Visitors speeding across the New York Thruway from the Big Apple to Niagara Falls might be tempted to zip past Rochester, New York. But this gateway to the Finger Lakes region is the third-largest city in the state and in the midst of a historic renaissance.
Nestled at the intersection of the Genesee River and Erie Canal, these historic waterways served as the original highway for social, political, and intellectual movements. Frederick Douglass printed the abolitionist newspaper “The North Star” from his downtown office, and Susan B. Anthony led the women’s suffrage movement from her house off Main St. In 2020, Rochester once again becomes Suffragist City, celebrating the centennial of the passage of the 19th amendment guaranteeing women the right to vote and Anthony’s 200th birthday.
The epicenter of the women’s suffrage movement
Downtown Rochester’s National Susan B. Anthony Museum & House at 17 Madison Street was the civil rights leader’s home from 1866 until her death in 1906. The house served as headquarters for the National American Woman Suffrage Association, and its parlor was the site of Anthony’s famous arrest for voting for Ulysses S. Grant in the 1872 Presidential Election.
During tours, docents practically bring the house and the suffragist to life – highlights include the desk where Anthony wrote, her furniture, papers, photographs, and the silk brocade dress she wore at many appearances and speeches. These items whet a visitor’s appetite to learn more about Anthony’s life on the front lines of history and weave a complicated story full of nuance and intrigue about Susan B. Anthony’s work for women’s voting rights, abolition of slavery, education reform, and complicated relationship with Frederick Douglass.
“As the nation focuses on the significance of the Centennial Anniversary of the 19th Amendment in 2020, Rochester and Susan B. Anthony will be at the center,” says Deborah L. Hughes, President & CEO of the National Susan B. Anthony Museum & House. Events planned by the museum will celebrate women’s voices as well as the importance of voting rights and civil discourse – issues as timely now as they were more than a century ago.
Living history at a 19th-century historic village
The Genesee Country Village & Museum just outside Rochester offers a broader perspective on the community during the mid-19th century while the fight for women’s suffrage was raging.

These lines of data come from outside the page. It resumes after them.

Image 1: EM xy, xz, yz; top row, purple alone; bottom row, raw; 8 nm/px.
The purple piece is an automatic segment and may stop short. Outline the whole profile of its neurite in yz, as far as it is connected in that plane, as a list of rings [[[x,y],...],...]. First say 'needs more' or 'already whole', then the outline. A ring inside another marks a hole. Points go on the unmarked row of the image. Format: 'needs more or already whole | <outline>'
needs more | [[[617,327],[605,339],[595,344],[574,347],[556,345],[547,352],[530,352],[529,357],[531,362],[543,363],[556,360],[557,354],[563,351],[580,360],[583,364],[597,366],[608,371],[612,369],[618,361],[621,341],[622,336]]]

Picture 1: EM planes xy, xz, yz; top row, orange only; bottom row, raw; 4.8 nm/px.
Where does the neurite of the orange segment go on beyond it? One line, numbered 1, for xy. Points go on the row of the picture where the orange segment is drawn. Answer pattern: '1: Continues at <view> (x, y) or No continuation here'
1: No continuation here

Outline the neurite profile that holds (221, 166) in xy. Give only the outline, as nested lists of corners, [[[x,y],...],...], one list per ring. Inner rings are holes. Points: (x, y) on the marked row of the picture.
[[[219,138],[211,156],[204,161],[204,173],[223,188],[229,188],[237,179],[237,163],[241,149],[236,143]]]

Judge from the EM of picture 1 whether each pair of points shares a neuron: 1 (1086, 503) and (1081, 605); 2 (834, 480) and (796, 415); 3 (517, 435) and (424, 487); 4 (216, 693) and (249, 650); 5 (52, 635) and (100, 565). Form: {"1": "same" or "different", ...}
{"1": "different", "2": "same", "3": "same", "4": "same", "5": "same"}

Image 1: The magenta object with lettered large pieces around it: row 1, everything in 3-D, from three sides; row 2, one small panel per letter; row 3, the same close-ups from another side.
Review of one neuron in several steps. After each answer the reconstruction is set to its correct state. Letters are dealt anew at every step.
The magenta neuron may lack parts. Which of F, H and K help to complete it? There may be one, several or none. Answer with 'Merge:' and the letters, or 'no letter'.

It’s the largest living history museum in New York State and third largest in the country, says Becky Wehle, President & CEO of Genesee Country Village & Museum, and features more than 65 buildings and many knowledgeable costumed interpreters.
“Visitors of all ages will find something to educate and entertain them here,” she says, “including sampling craft brew from a working 19th-century brewery, meeting baby animals on the farm, making a punched-tin ornament, playing traditional games on the Village Square, or simply rolling down the grassy hill of the Great Meadow.”
The highlight might be the historic village at the center of the 600-acre property, which preserves many historical homes and buildings, including Kodak founder George Eastman’s boyhood home, built c.1840.
A cradle of photography, entrepreneurship and philanthropy
Eastman, the pioneer of popular photography, made a lasting impact in Rochester, nurturing a high quality of life for Kodak employees at the turn of the 20th century. The city plays host to a thriving arts community with nearly 60 cultural organizations – many attributed to Eastman’s philanthropy such as the University of Rochester’s Eastman School of Music, one of the top music schools in the country.
Film and photography aficionados should not miss the George Eastman Museum, the world’s oldest photography museum and film archives. The collection includes a permanent history of photography, rotating contemporary art exhibits, and one of the few movie theatres in the world showing nitrate films.
From May through October 2020, visitors can explore the intersecting histories of photography and Women's Suffrage in the History of Photography Gallery. George Eastman’s historic mansion and gardens are also part of the museum, providing a different view of life during the Women’s Suffrage Movement.
The most fun museum in the world?
For families with children, Rochester has another world-class attraction– the Strong National Museum of Play, home of the world’s largest collection of toys, dolls, and games. With multiple hands-on, interactive exhibits and play spaces for all ages, as well as the National Toy Hall of Fame and World Video Game Hall of Fame, it’s one of the premier children’s museums in the country.
The Strong opens a state-of-the-art expansion in 2020 that includes shops and a hotel. The new expansion will usher in Rochester’s Neighborhood of Play, a walkable green urban community where people can live, work, and … play.
More ‘Under the Radar USA’
With millions of dollars invested into multiple projects downtown, Rochester is in a period of rapid revitalization. The city is the first in the nation to fill a sunken expressway bisecting neighborhoods to an “at-grade” street – complete with bicycle and walking paths. Downtown Rochester is also transforming its riverfront by finishing the Genesee Riverway Trail through Center City and redesigning several parks along the water. Combined with the city’s history, museums, cultural organizations, and new restaurants and nightlife options, there are plenty of reasons to put Rochester on your radar.